**TASK MATERIAL**
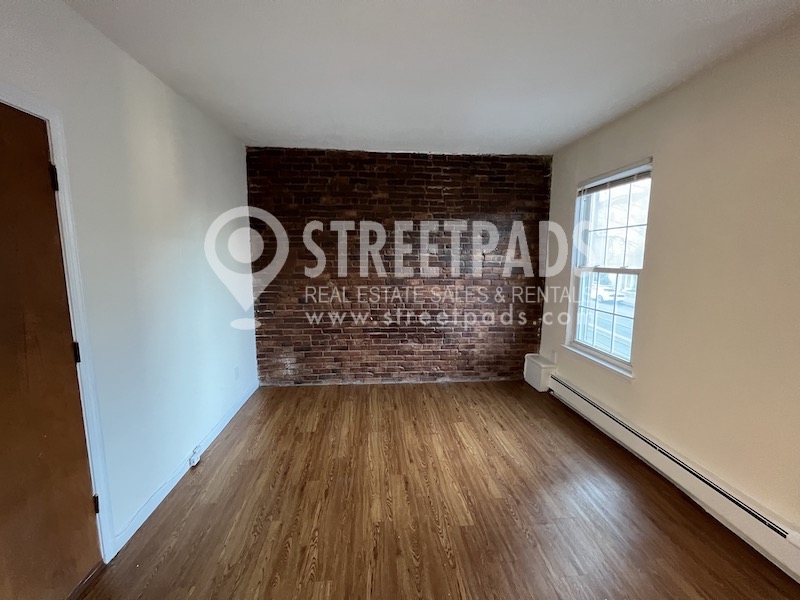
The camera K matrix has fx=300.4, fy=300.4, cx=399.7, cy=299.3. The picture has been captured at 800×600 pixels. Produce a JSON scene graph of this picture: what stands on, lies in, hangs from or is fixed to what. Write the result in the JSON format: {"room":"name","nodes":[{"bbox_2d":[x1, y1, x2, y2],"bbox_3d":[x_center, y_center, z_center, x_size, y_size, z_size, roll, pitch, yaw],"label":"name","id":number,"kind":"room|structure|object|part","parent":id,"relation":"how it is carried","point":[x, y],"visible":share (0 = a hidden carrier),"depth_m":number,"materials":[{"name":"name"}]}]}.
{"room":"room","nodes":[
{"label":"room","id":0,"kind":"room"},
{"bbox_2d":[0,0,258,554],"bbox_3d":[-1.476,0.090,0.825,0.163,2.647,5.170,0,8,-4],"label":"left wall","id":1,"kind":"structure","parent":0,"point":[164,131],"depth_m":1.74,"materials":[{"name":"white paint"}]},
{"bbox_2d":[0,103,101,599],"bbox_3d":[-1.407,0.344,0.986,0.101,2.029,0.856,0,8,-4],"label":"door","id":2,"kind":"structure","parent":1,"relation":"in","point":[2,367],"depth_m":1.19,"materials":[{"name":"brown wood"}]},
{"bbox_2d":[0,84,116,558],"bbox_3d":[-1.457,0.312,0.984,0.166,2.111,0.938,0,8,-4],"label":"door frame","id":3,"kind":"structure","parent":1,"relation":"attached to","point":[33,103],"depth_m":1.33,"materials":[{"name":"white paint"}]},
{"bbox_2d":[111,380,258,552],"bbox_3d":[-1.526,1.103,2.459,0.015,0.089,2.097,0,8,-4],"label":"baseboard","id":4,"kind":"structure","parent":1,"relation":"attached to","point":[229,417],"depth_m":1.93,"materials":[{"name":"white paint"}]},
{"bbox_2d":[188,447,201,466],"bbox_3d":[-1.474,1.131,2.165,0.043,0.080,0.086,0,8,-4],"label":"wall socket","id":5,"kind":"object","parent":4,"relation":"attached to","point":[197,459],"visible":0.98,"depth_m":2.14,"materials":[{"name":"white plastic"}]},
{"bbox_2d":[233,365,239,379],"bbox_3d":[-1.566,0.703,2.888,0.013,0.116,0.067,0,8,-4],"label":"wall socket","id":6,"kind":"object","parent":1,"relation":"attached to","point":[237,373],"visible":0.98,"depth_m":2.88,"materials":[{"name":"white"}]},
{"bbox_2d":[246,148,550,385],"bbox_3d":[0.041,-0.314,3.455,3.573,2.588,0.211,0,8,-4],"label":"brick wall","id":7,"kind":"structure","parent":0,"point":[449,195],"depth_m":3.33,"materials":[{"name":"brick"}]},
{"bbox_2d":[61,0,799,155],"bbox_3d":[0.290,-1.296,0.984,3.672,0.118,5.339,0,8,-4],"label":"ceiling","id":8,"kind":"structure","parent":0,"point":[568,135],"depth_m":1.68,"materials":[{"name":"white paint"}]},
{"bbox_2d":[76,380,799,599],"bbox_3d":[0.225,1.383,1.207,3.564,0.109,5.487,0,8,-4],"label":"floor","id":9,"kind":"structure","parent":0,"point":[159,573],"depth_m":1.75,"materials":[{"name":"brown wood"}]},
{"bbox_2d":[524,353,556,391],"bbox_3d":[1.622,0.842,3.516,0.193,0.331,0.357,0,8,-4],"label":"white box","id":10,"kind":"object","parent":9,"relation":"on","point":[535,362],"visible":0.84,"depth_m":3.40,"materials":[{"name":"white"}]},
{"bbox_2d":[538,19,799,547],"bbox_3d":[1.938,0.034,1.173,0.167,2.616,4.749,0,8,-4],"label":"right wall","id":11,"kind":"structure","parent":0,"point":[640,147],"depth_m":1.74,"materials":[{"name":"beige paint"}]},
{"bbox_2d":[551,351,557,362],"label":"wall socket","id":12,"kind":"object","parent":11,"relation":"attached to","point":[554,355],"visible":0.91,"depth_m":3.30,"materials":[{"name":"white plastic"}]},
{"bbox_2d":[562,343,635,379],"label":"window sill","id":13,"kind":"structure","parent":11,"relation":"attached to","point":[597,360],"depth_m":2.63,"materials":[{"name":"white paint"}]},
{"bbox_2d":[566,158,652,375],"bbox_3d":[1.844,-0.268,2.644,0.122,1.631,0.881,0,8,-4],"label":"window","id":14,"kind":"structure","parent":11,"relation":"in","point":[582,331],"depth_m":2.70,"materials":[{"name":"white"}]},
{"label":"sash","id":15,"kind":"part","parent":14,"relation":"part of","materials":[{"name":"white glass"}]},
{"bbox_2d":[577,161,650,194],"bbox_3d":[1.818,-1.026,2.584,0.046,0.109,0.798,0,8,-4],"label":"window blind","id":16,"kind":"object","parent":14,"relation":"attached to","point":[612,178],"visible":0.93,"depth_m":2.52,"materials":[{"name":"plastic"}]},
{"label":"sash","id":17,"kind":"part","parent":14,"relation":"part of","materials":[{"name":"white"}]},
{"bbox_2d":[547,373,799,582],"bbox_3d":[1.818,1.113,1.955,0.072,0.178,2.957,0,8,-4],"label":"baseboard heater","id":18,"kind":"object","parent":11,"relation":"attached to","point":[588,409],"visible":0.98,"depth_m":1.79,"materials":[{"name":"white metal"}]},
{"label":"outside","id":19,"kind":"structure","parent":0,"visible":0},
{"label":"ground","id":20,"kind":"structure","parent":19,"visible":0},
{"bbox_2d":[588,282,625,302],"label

**WORK ORDER**
Only the words belong in your copy: restate the data above exactly and leave the images out.

**SOLUTION**
The camera K matrix has fx=300.4, fy=300.4, cx=399.7, cy=299.3. The picture has been captured at 800×600 pixels. Produce a JSON scene graph of this picture: what stands on, lies in, hangs from or is fixed to what. Write the result in the JSON format: {"room":"name","nodes":[{"bbox_2d":[x1, y1, x2, y2],"bbox_3d":[x_center, y_center, z_center, x_size, y_size, z_size, roll, pitch, yaw],"label":"name","id":number,"kind":"room|structure|object|part","parent":id,"relation":"how it is carried","point":[x, y],"visible":share (0 = a hidden carrier),"depth_m":number,"materials":[{"name":"name"}]}]}.
{"room":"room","nodes":[
{"label":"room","id":0,"kind":"room"},
{"bbox_2d":[0,0,258,554],"bbox_3d":[-1.476,0.090,0.825,0.163,2.647,5.170,0,8,-4],"label":"left wall","id":1,"kind":"structure","parent":0,"point":[164,131],"depth_m":1.74,"materials":[{"name":"white paint"}]},
{"bbox_2d":[0,103,101,599],"bbox_3d":[-1.407,0.344,0.986,0.101,2.029,0.856,0,8,-4],"label":"door","id":2,"kind":"structure","parent":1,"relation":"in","point":[2,367],"depth_m":1.19,"materials":[{"name":"brown wood"}]},
{"bbox_2d":[0,84,116,558],"bbox_3d":[-1.457,0.312,0.984,0.166,2.111,0.938,0,8,-4],"label":"door frame","id":3,"kind":"structure","parent":1,"relation":"attached to","point":[33,103],"depth_m":1.33,"materials":[{"name":"white paint"}]},
{"bbox_2d":[111,380,258,552],"bbox_3d":[-1.526,1.103,2.459,0.015,0.089,2.097,0,8,-4],"label":"baseboard","id":4,"kind":"structure","parent":1,"relation":"attached to","point":[229,417],"depth_m":1.93,"materials":[{"name":"white paint"}]},
{"bbox_2d":[188,447,201,466],"bbox_3d":[-1.474,1.131,2.165,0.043,0.080,0.086,0,8,-4],"label":"wall socket","id":5,"kind":"object","parent":4,"relation":"attached to","point":[197,459],"visible":0.98,"depth_m":2.14,"materials":[{"name":"white plastic"}]},
{"bbox_2d":[233,365,239,379],"bbox_3d":[-1.566,0.703,2.888,0.013,0.116,0.067,0,8,-4],"label":"wall socket","id":6,"kind":"object","parent":1,"relation":"attached to","point":[237,373],"visible":0.98,"depth_m":2.88,"materials":[{"name":"white"}]},
{"bbox_2d":[246,148,550,385],"bbox_3d":[0.041,-0.314,3.455,3.573,2.588,0.211,0,8,-4],"label":"brick wall","id":7,"kind":"structure","parent":0,"point":[449,195],"depth_m":3.33,"materials":[{"name":"brick"}]},
{"bbox_2d":[61,0,799,155],"bbox_3d":[0.290,-1.296,0.984,3.672,0.118,5.339,0,8,-4],"label":"ceiling","id":8,"kind":"structure","parent":0,"point":[568,135],"depth_m":1.68,"materials":[{"name":"white paint"}]},
{"bbox_2d":[76,380,799,599],"bbox_3d":[0.225,1.383,1.207,3.564,0.109,5.487,0,8,-4],"label":"floor","id":9,"kind":"structure","parent":0,"point":[159,573],"depth_m":1.75,"materials":[{"name":"brown wood"}]},
{"bbox_2d":[524,353,556,391],"bbox_3d":[1.622,0.842,3.516,0.193,0.331,0.357,0,8,-4],"label":"white box","id":10,"kind":"object","parent":9,"relation":"on","point":[535,362],"visible":0.84,"depth_m":3.40,"materials":[{"name":"white"}]},
{"bbox_2d":[538,19,799,547],"bbox_3d":[1.938,0.034,1.173,0.167,2.616,4.749,0,8,-4],"label":"right wall","id":11,"kind":"structure","parent":0,"point":[640,147],"depth_m":1.74,"materials":[{"name":"beige paint"}]},
{"bbox_2d":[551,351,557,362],"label":"wall socket","id":12,"kind":"object","parent":11,"relation":"attached to","point":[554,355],"visible":0.91,"depth_m":3.30,"materials":[{"name":"white plastic"}]},
{"bbox_2d":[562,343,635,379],"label":"window sill","id":13,"kind":"structure","parent":11,"relation":"attached to","point":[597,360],"depth_m":2.63,"materials":[{"name":"white paint"}]},
{"bbox_2d":[566,158,652,375],"bbox_3d":[1.844,-0.268,2.644,0.122,1.631,0.881,0,8,-4],"label":"window","id":14,"kind":"structure","parent":11,"relation":"in","point":[582,331],"depth_m":2.70,"materials":[{"name":"white"}]},
{"label":"sash","id":15,"kind":"part","parent":14,"relation":"part of","materials":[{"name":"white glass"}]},
{"bbox_2d":[577,161,650,194],"bbox_3d":[1.818,-1.026,2.584,0.046,0.109,0.798,0,8,-4],"label":"window blind","id":16,"kind":"object","parent":14,"relation":"attached to","point":[612,178],"visible":0.93,"depth_m":2.52,"materials":[{"name":"plastic"}]},
{"label":"sash","id":17,"kind":"part","parent":14,"relation":"part of","materials":[{"name":"white"}]},
{"bbox_2d":[547,373,799,582],"bbox_3d":[1.818,1.113,1.955,0.072,0.178,2.957,0,8,-4],"label":"baseboard heater","id":18,"kind":"object","parent":11,"relation":"attached to","point":[588,409],"visible":0.98,"depth_m":1.79,"materials":[{"name":"white metal"}]},
{"label":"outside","id":19,"kind":"structure","parent":0,"visible":0},
{"label":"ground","id":20,"kind":"structure","parent":19,"visible":0},
{"bbox_2d":[588,282,625,302],"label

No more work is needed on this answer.